- RECORD LIST:
■ ■ ■

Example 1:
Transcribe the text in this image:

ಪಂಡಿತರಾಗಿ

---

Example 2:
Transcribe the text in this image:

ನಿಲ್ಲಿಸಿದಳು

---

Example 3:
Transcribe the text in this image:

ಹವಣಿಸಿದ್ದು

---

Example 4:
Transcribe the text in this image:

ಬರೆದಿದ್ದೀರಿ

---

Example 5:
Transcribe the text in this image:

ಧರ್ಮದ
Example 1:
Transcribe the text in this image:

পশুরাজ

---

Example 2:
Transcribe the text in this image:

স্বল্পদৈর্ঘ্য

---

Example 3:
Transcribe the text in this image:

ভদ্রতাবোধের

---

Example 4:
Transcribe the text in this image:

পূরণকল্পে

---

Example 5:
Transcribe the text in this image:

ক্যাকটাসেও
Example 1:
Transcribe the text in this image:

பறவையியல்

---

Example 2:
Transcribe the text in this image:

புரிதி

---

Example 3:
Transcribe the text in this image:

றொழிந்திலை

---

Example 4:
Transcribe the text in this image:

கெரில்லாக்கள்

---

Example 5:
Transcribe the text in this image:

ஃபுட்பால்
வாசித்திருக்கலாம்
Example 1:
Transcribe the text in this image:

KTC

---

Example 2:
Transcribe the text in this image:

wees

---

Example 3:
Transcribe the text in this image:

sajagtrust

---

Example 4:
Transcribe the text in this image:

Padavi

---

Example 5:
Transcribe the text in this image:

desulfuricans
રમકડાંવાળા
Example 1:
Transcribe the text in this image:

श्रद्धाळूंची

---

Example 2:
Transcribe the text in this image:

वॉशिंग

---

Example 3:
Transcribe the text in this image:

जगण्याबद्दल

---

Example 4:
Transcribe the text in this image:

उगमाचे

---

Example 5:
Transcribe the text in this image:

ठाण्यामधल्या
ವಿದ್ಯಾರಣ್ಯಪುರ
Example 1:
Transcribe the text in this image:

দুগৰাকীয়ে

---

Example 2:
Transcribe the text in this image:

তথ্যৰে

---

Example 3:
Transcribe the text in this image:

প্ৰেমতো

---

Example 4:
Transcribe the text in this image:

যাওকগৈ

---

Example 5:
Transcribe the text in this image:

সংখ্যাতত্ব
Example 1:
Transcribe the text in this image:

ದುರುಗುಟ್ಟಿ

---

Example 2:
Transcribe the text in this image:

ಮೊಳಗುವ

■ ■ ■

- WORK TO COMPLETE: Print all of the material above again, reproducing every line without any change.

- RESULT OF THE EXERCISE:
Example 1:
Transcribe the text in this image:

ಪಂಡಿತರಾಗಿ

---

Example 2:
Transcribe the text in this image:

ನಿಲ್ಲಿಸಿದಳು

---

Example 3:
Transcribe the text in this image:

ಹವಣಿಸಿದ್ದು

---

Example 4:
Transcribe the text in this image:

ಬರೆದಿದ್ದೀರಿ

---

Example 5:
Transcribe the text in this image:

ಧರ್ಮದ
Example 1:
Transcribe the text in this image:

পশুরাজ

---

Example 2:
Transcribe the text in this image:

স্বল্পদৈর্ঘ্য

---

Example 3:
Transcribe the text in this image:

ভদ্রতাবোধের

---

Example 4:
Transcribe the text in this image:

পূরণকল্পে

---

Example 5:
Transcribe the text in this image:

ক্যাকটাসেও
Example 1:
Transcribe the text in this image:

பறவையியல்

---

Example 2:
Transcribe the text in this image:

புரிதி

---

Example 3:
Transcribe the text in this image:

றொழிந்திலை

---

Example 4:
Transcribe the text in this image:

கெரில்லாக்கள்

---

Example 5:
Transcribe the text in this image:

ஃபுட்பால்
வாசித்திருக்கலாம்
Example 1:
Transcribe the text in this image:

KTC

---

Example 2:
Transcribe the text in this image:

wees

---

Example 3:
Transcribe the text in this image:

sajagtrust

---

Example 4:
Transcribe the text in this image:

Padavi

---

Example 5:
Transcribe the text in this image:

desulfuricans
રમકડાંવાળા
Example 1:
Transcribe the text in this image:

श्रद्धाळूंची

---

Example 2:
Transcribe the text in this image:

वॉशिंग

---

Example 3:
Transcribe the text in this image:

जगण्याबद्दल

---

Example 4:
Transcribe the text in this image:

उगमाचे

---

Example 5:
Transcribe the text in this image:

ठाण्यामधल्या
ವಿದ್ಯಾರಣ್ಯಪುರ
Example 1:
Transcribe the text in this image:

দুগৰাকীয়ে

---

Example 2:
Transcribe the text in this image:

তথ্যৰে

---

Example 3:
Transcribe the text in this image:

প্ৰেমতো

---

Example 4:
Transcribe the text in this image:

যাওকগৈ

---

Example 5:
Transcribe the text in this image:

সংখ্যাতত্ব
Example 1:
Transcribe the text in this image:

ದುರುಗುಟ್ಟಿ

---

Example 2:
Transcribe the text in this image:

ಮೊಳಗುವ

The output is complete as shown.